I would like to solve next problem: Show that all the eigenfunctions of the Sturm-Liouville problem are positive:
$$u''+(\lambda-x^2)u=0$$ $$0<x<∞$$
$$u'(0)=\lim_{x \to \infty}u(x)=0$$
Any hint?
The problem is from the book An introduction to partial differential equations (Pinchover, Rubinstein) and it says eigenfunctions not eigenvalues. I know that Rayleigh quotient can be used to show that all the eigenvalues are positive.

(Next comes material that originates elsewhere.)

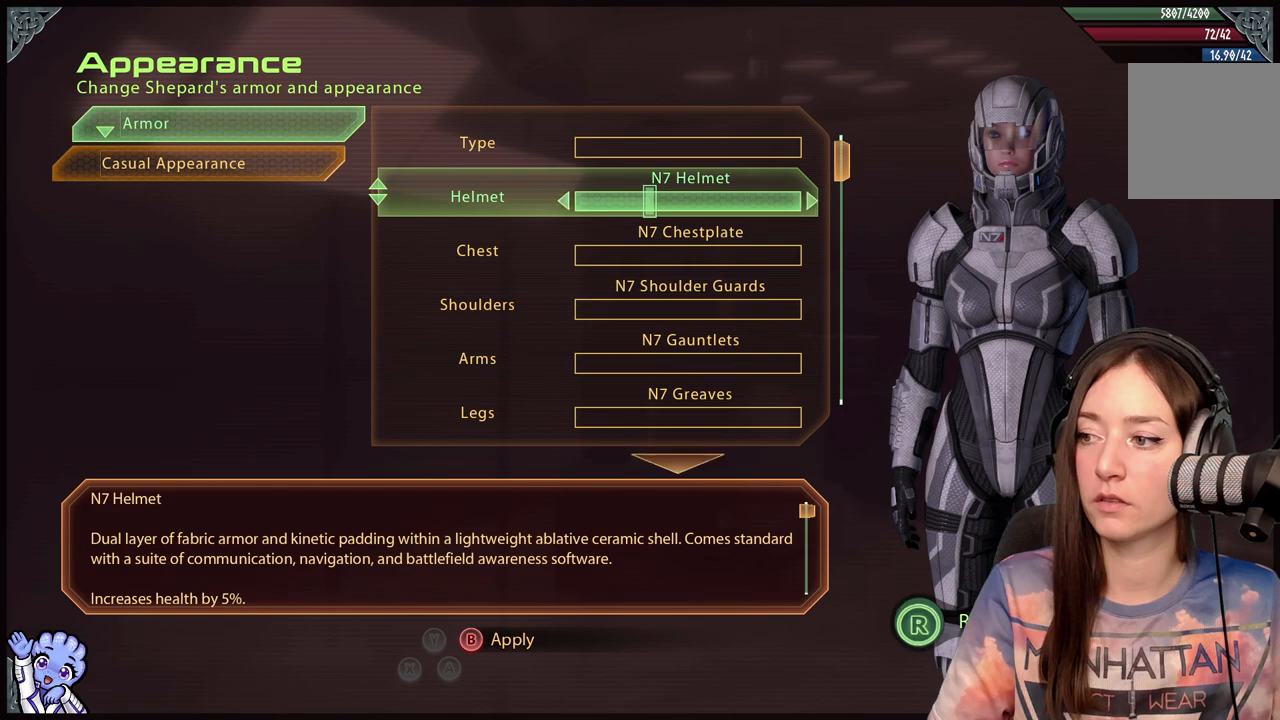
{"buttons": [], "left_stick": "right", "right_stick": "center", "events": [[17, "left_stick", "center"], [483, "left_stick", "right"]]}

Thanks
The statement of the problem is incorrect as it stands. Any even eigenfunction of the quantum harmonic oscillator (with the hamiltonian $\hat{H}=-\frac{d^2}{dx^2}+x^2$) is an eigenfunction of the problem you describe.
More explicitly, we know that $$ \hat{H}\psi_n=\lambda_n\psi_n$$ where $\lambda_n=2n+1$, $\psi_n(x)=e^{-x^2/2}H_n(x)$ and $H_n(x)$ denotes the $n$th Hermite polynomial. If $n$ is even, then $\psi_n(x)$ automatically satisfies all conditions of your problem. But $H_{2k}(x)$ has exactly $k$ simple zeros on $(0,\infty)$, so we have a contradiction. The simplest counterexample is $u(x)=e^{-x^2/2}(2x^2-1)$.
Maybe you meant eigenvalues instead of eigenfunctions? Then the idea is to consider the quantity $$\int_0^{\infty}\psi(x)(\hat{H}\psi)(x)\,dx=\int_{0}^{\infty}\left(\psi'(x)^2+x^2\psi(x)^2\right)dx>0$$ and look at what happens with the left side when $\psi(x)$ is an eigenfunction of $\hat{H}$.